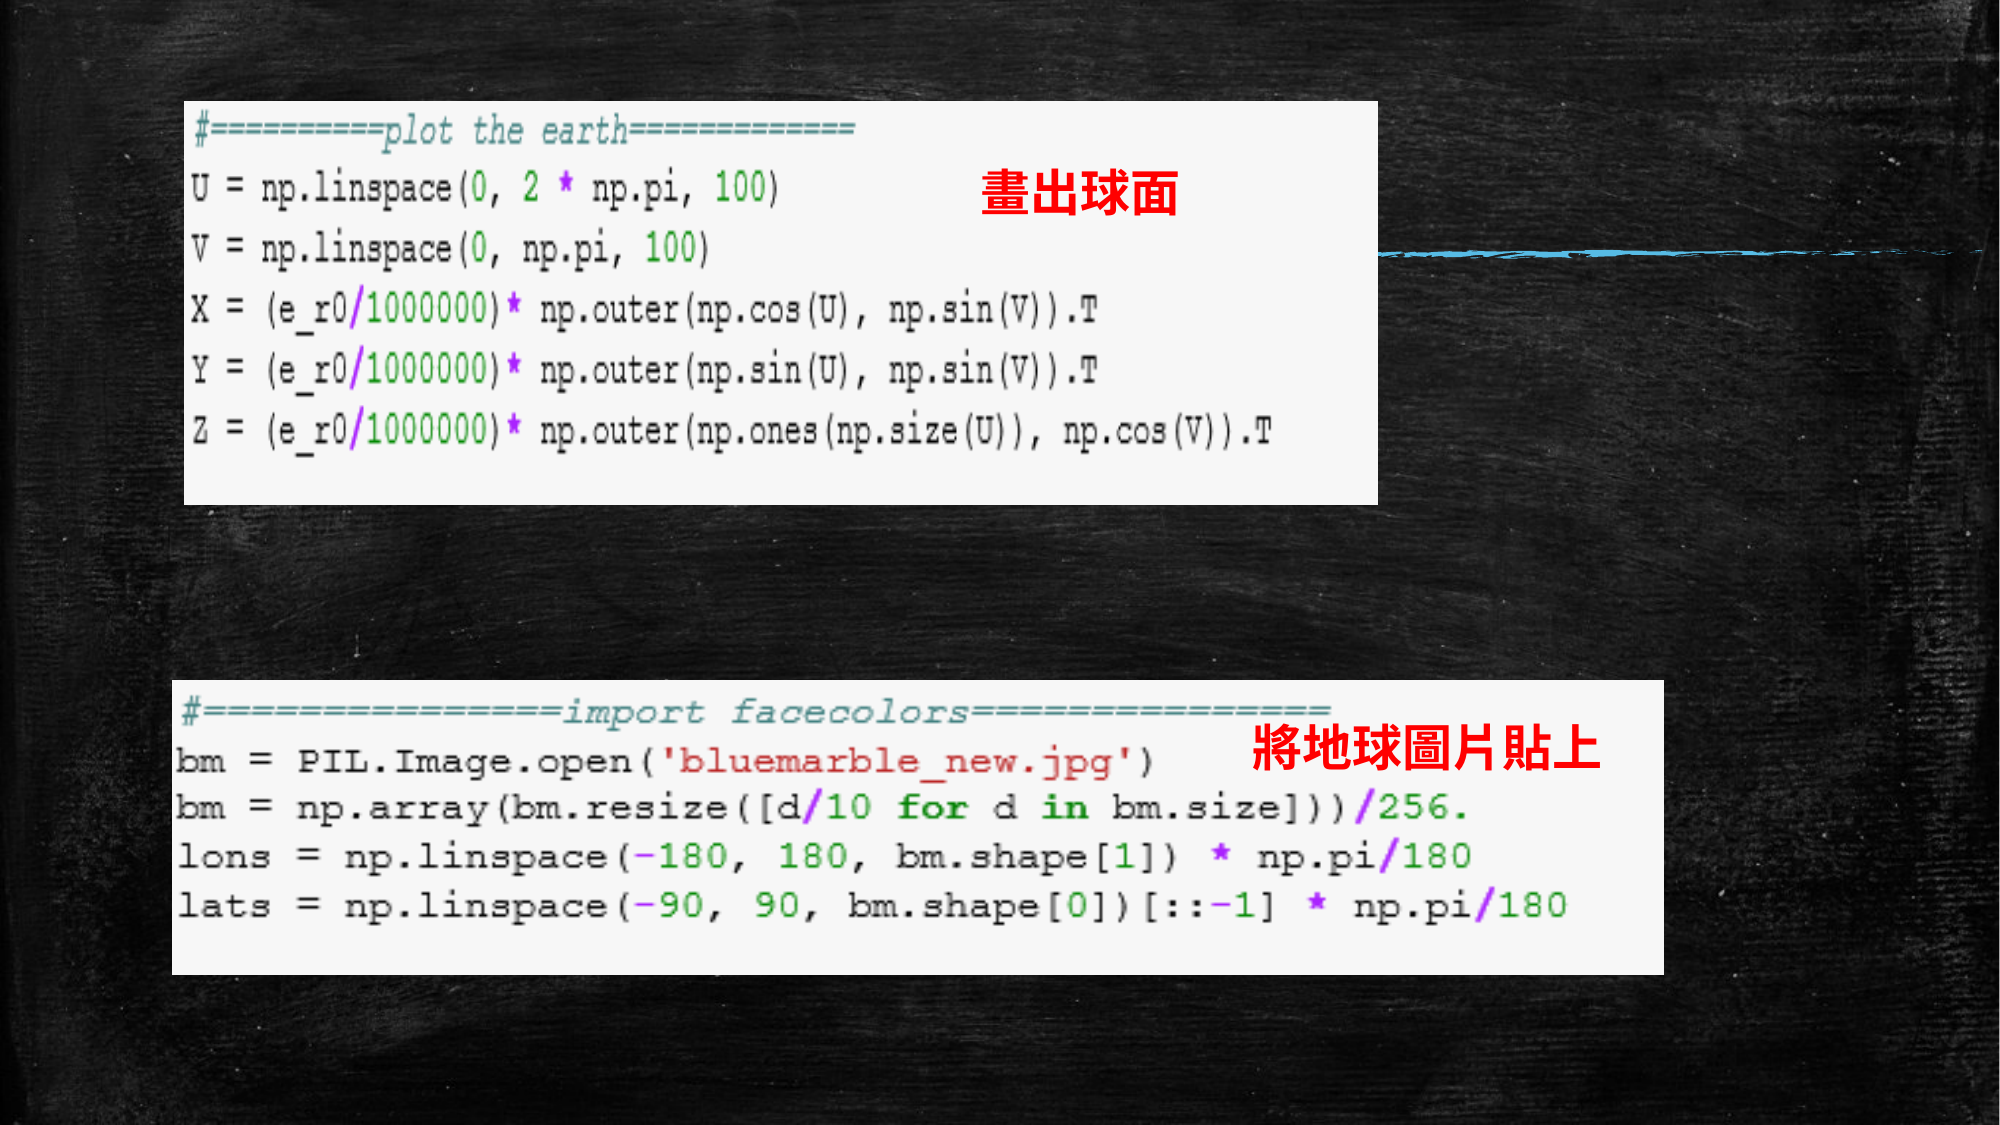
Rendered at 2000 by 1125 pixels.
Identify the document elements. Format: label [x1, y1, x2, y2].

picture [172, 680, 1664, 975]
picture [184, 101, 1378, 505]
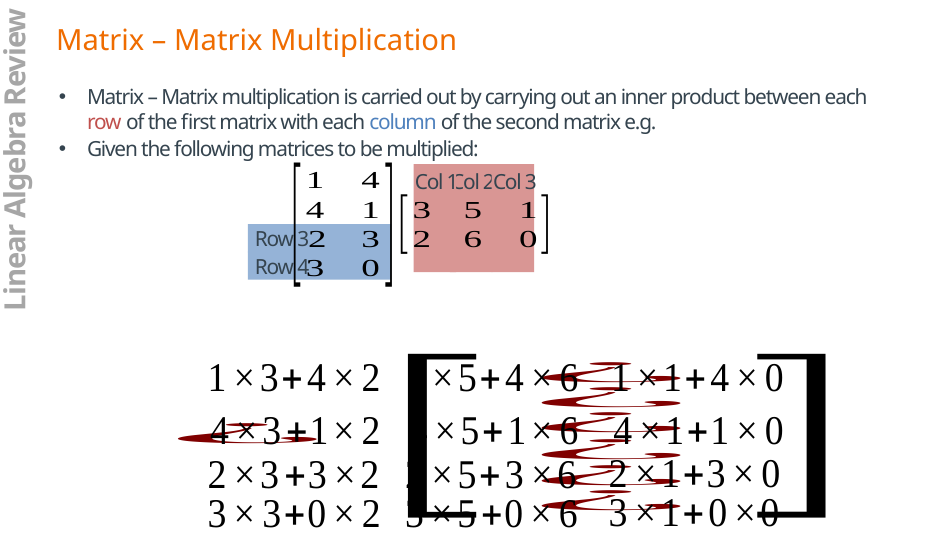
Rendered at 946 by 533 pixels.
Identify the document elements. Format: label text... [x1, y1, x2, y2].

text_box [240, 267, 392, 287]
text_box Matrix – Matrix Multiplication [54, 18, 798, 57]
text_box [240, 218, 392, 260]
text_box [400, 161, 474, 273]
text_box Matrix – Matrix multiplication is carried out by carrying out an inner product between each row of the first matrix with each column of the second matrix e.g. Given the following matrices to be multiplied: [56, 81, 872, 161]
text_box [478, 161, 552, 273]
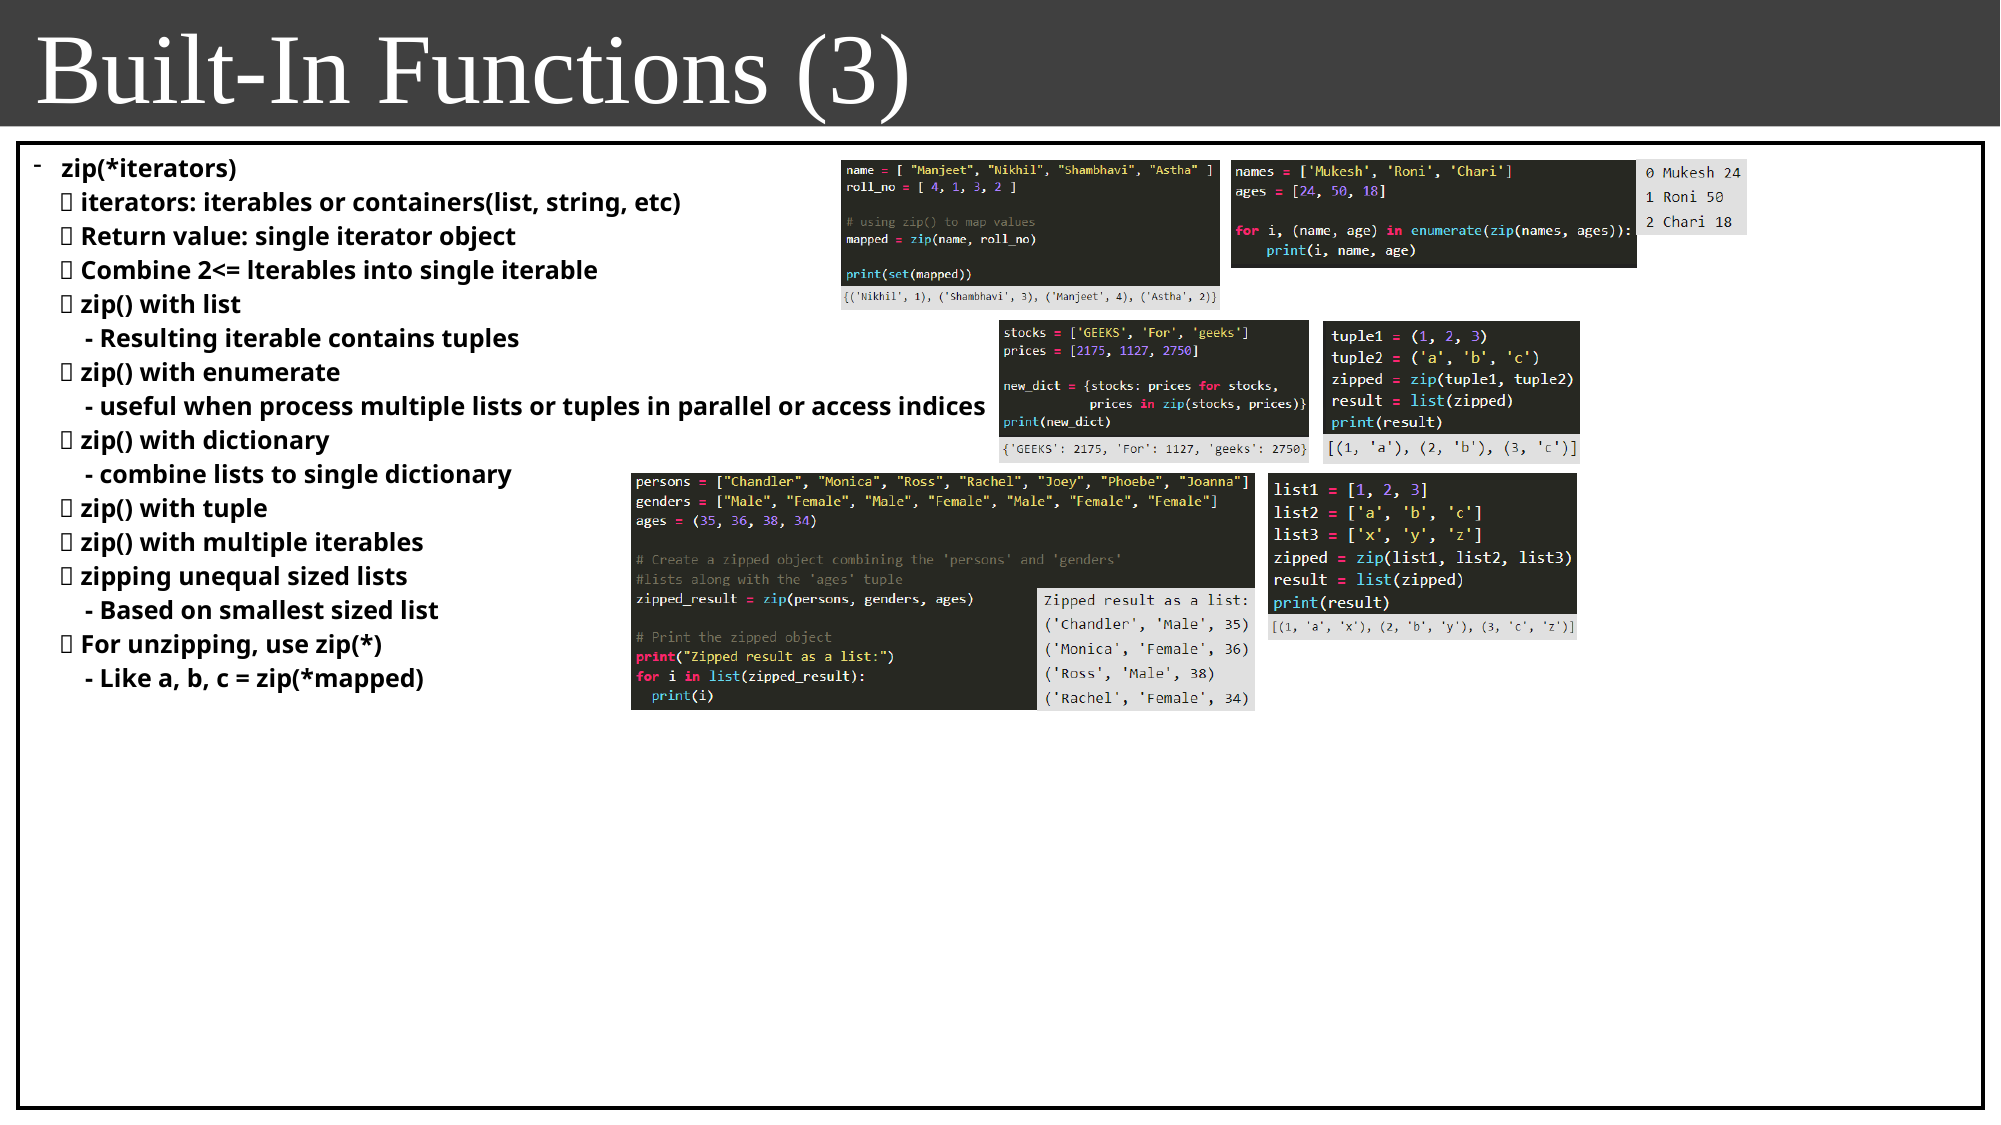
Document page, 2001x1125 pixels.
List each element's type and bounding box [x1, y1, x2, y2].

text_box [999, 320, 1309, 463]
text_box [840, 160, 1220, 310]
text_box [1231, 159, 1747, 268]
text_box [631, 473, 1255, 711]
text_box [20, 0, 1243, 131]
table_header [20, 145, 1981, 1106]
text_box [1268, 473, 1577, 640]
text_box [1323, 321, 1580, 464]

# # # #

State how many lines of the records above contain "pixels", with no words besides the number.

3